Correlation Between MULTI CHEM and ScanSource
Can any of the company-specific risk be diversified away by investing in both MULTI CHEM and ScanSource at the same time? Although using a correlation coefficient on its own may not help to predict future stock returns, this module helps to understand the diversifiable risk of combining MULTI CHEM and ScanSource into the same portfolio, which is an essential part of the fundamental portfolio management process.
By analyzing existing cross correlation between MULTI CHEM LTD and ScanSource, you can compare the effects of market volatilities on MULTI CHEM and ScanSource and check how they will diversify away market risk if combined in the same portfolio for a given time horizon. You can also utilize pair trading strategies of matching a long position in MULTI CHEM with a short position of ScanSource. Check out your portfolio center. Please also check ongoing floating volatility patterns of MULTI CHEM and ScanSource.
Diversification Opportunities for MULTI CHEM and ScanSource
0.58 | Correlation Coefficient |
Very weak diversification
The 3 months correlation between MULTI and ScanSource is 0.58. Overlapping area represents the amount of risk that can be diversified away by holding MULTI CHEM LTD and ScanSource in the same portfolio, assuming nothing else is changed. The correlation between historical prices or returns on ScanSource and MULTI CHEM is a relative statistical measure of the degree to which these equity instruments tend to move together. The correlation coefficient measures the extent to which returns on MULTI CHEM LTD are associated (or correlated) with ScanSource. Values of the correlation coefficient range from -1 to +1, where. The correlation of zero (0) is possible when the price movement of ScanSource has no effect on the direction of MULTI CHEM i.e., MULTI CHEM and ScanSource go up and down completely randomly.
Pair Corralation between MULTI CHEM and ScanSource
Assuming the 90 days trading horizon MULTI CHEM is expected to generate 1.29 times less return on investment than ScanSource. In addition to that, MULTI CHEM is 2.47 times more volatile than ScanSource. It trades about 0.06 of its total potential returns per unit of risk. ScanSource is currently generating about 0.2 per unit of volatility. If you would invest 2,700 in ScanSource on April 20, 2025 and sell it today you would earn a total of 760.00 from holding ScanSource or generate 28.15% return on investment over 90 days.

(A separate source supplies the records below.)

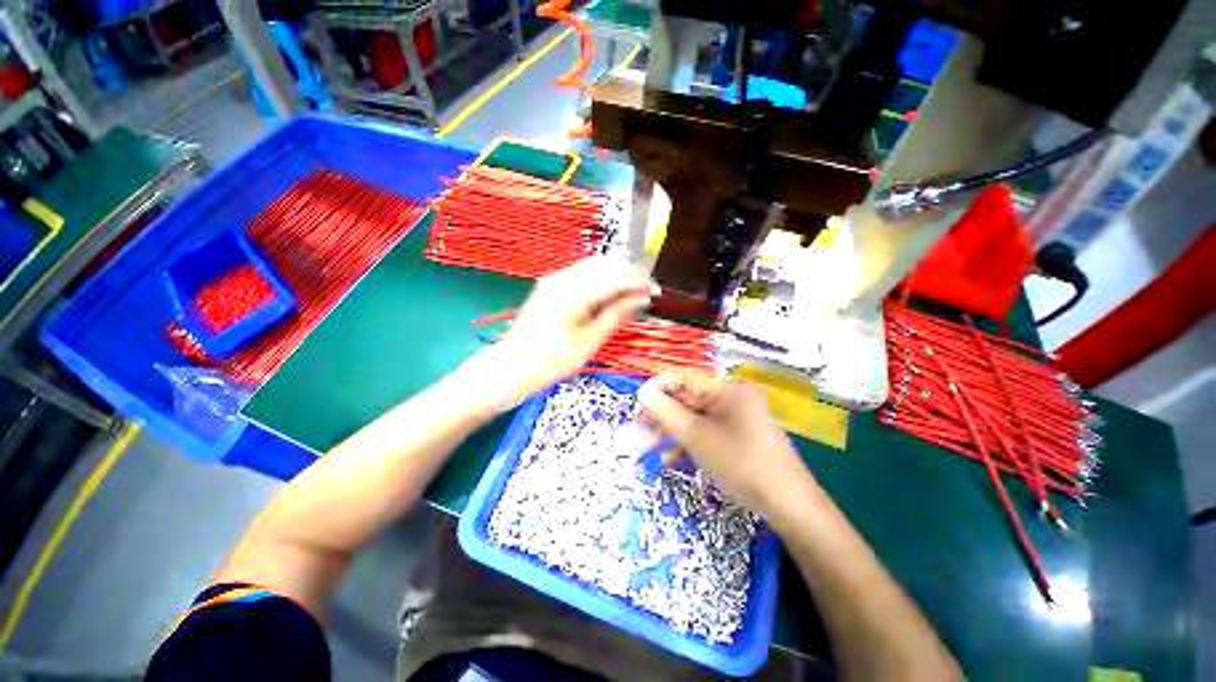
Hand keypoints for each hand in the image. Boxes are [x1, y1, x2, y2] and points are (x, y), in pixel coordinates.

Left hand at [467, 257, 655, 412]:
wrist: (513, 365)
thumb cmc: (552, 361)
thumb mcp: (590, 341)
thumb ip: (616, 314)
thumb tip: (641, 298)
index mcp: (572, 293)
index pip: (614, 277)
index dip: (637, 281)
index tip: (655, 290)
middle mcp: (562, 278)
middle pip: (604, 264)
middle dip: (627, 274)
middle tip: (642, 295)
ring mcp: (554, 279)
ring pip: (593, 266)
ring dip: (614, 276)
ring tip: (628, 297)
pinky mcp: (551, 285)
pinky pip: (582, 274)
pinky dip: (599, 281)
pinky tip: (607, 296)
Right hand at [637, 373, 814, 518]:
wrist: (787, 505)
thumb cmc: (739, 462)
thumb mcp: (696, 436)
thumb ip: (666, 412)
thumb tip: (642, 392)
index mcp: (728, 390)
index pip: (685, 380)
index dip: (659, 389)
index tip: (639, 404)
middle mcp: (734, 398)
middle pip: (689, 401)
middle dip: (664, 417)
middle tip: (641, 431)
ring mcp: (738, 418)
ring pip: (696, 419)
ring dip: (673, 432)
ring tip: (651, 449)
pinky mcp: (739, 437)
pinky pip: (709, 432)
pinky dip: (691, 443)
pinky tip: (673, 459)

Time Period | 3 Months [change] |
Direction | Moves Together |
Strength | Weak |
Accuracy | 100.0% |
Values | Daily Returns |
MULTI CHEM LTD vs. ScanSource
Performance |
Timeline |
MULTI CHEM LTD |
ScanSource |
MULTI CHEM and ScanSource Volatility Contrast
Predicted Return Density |
Returns |
Pair Trading with MULTI CHEM and ScanSource
The main advantage of trading using opposite MULTI CHEM and ScanSource positions is that it hedges away some unsystematic risk. Because of two separate transactions, even if MULTI CHEM position performs unexpectedly, ScanSource can make up some of the losses. Pair trading also minimizes risk from directional movements in the market. For example, if an entire industry or sector drops because of unexpected headlines, the short position in ScanSource will offset losses from the drop in ScanSource's long position.MULTI CHEM vs. Gaming and Leisure | MULTI CHEM vs. Focus Home Interactive | MULTI CHEM vs. MI Homes | MULTI CHEM vs. Haverty Furniture Companies |
ScanSource vs. Mobilezone Holding AG | ScanSource vs. Eurasia Mining Plc | ScanSource vs. CENTURIA OFFICE REIT | ScanSource vs. RESMINING UNSPADR10 |
Check out your portfolio center.Note that this page's information should be used as a complementary analysis to find the right mix of equity instruments to add to your existing portfolios or create a brand new portfolio. You can also try the Portfolio Volatility module to check portfolio volatility and analyze historical return density to properly model market risk.